The equilibrium frequencies of cooperators and defectors in structured populations can differ considerably from the results for well-mixed populations with random encounters. To model spatial structures the individuals are arranged on a lattice and interact only within a limited local neighborhood. Various choices for the lattice geometry are possible: square lattice with neighborhood size N = 4 or N = 8, triangular with N = 3 or hexagonal with N = 6. Whenever a site x is updated, the present occupant and all its neighbors compete for recolonizing the focal site x with their offspring. We assume that a neighbor y succeeds in reproducing with a probability proportional to the difference in payoffs Px - Py provided it is positive and with probability zero otherwise. In well-mixed populations, this assumption leads to the replicator equation. A spatial analogue of the replicator dynamics is then to set the competitive success of neighbor y proportional to

wy = (Px - Py)+/a

where a is a normalization constant such that 0 < wy < 1 holds (a = T - S in the Prisoner's Dilemma and a = T - P in the Snowdrift or Hawk-Dove game). With probability px = (1 - wy1)(1 - wy2) … (1 - wyN) all neighbors yi fail to reproduce and the focal individual succeeds in placing its own offspring in site x. Otherwise, with probability 1 - px, one neighbor takes over the focal site. The relative probability for success of a neighbor y is wy/w where w = w1 + w2 + … + wN.

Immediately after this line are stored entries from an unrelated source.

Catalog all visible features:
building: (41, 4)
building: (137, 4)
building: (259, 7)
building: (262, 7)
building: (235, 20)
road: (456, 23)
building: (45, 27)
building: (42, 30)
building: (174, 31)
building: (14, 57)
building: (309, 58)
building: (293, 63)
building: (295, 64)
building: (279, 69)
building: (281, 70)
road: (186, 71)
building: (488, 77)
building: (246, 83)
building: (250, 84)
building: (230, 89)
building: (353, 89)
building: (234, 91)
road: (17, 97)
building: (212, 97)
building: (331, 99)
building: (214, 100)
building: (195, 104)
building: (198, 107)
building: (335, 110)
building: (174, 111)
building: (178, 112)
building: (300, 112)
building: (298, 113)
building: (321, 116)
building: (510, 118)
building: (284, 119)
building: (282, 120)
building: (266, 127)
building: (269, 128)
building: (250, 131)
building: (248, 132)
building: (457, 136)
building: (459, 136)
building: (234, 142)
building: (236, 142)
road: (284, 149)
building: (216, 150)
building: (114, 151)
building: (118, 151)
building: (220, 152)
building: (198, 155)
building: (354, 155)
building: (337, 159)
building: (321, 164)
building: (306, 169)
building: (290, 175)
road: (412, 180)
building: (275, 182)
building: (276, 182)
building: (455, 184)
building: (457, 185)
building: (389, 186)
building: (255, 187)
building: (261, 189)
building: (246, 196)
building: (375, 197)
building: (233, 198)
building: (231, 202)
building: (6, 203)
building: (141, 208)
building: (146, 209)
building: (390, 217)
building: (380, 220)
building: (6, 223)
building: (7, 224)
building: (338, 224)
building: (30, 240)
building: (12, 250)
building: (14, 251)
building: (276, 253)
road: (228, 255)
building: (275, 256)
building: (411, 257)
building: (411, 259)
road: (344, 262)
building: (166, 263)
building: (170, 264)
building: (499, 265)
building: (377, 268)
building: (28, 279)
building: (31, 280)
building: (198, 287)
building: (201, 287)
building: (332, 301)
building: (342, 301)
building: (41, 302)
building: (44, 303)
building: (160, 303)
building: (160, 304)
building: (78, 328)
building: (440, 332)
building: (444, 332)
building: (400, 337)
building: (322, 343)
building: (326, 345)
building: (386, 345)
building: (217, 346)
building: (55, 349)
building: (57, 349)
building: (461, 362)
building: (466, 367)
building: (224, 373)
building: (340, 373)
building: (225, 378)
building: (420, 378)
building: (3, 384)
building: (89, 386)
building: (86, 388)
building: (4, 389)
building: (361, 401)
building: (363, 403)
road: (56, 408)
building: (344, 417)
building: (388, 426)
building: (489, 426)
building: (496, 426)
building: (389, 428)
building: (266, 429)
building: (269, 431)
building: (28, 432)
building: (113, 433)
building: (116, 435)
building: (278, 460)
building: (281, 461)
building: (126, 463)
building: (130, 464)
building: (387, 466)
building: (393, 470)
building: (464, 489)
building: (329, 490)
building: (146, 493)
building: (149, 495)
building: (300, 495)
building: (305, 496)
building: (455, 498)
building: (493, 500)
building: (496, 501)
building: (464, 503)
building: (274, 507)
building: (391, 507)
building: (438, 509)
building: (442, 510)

Updating of the lattice can be synchronous referring to populations with discrete non-overlapping generations or asynchronous for populations with overlapping generations in continuous time. For synchronous updates, all individuals interact and accumulate payoffs and then everbody attempts to reproduce with successrates relative to each individuals payoff within its neighborhood. For asynchronous updates only a single randomly selected focal site gets updated at a time: first the payoffs of the selected individual and all its neighbors are determined and then they compete to re-populate the focal site as outlined above.

Dynamical regimes

The following examples illustrate and highlight different relevant or otherwise interesting scenarios but at the same time they are meant as suggestions and starting points for further exploring and experimenting with the dynamics of the system. If your browser has JavaScript enabled, the following links open a new window containing a running lab that has all necessary parameters set as appropriate.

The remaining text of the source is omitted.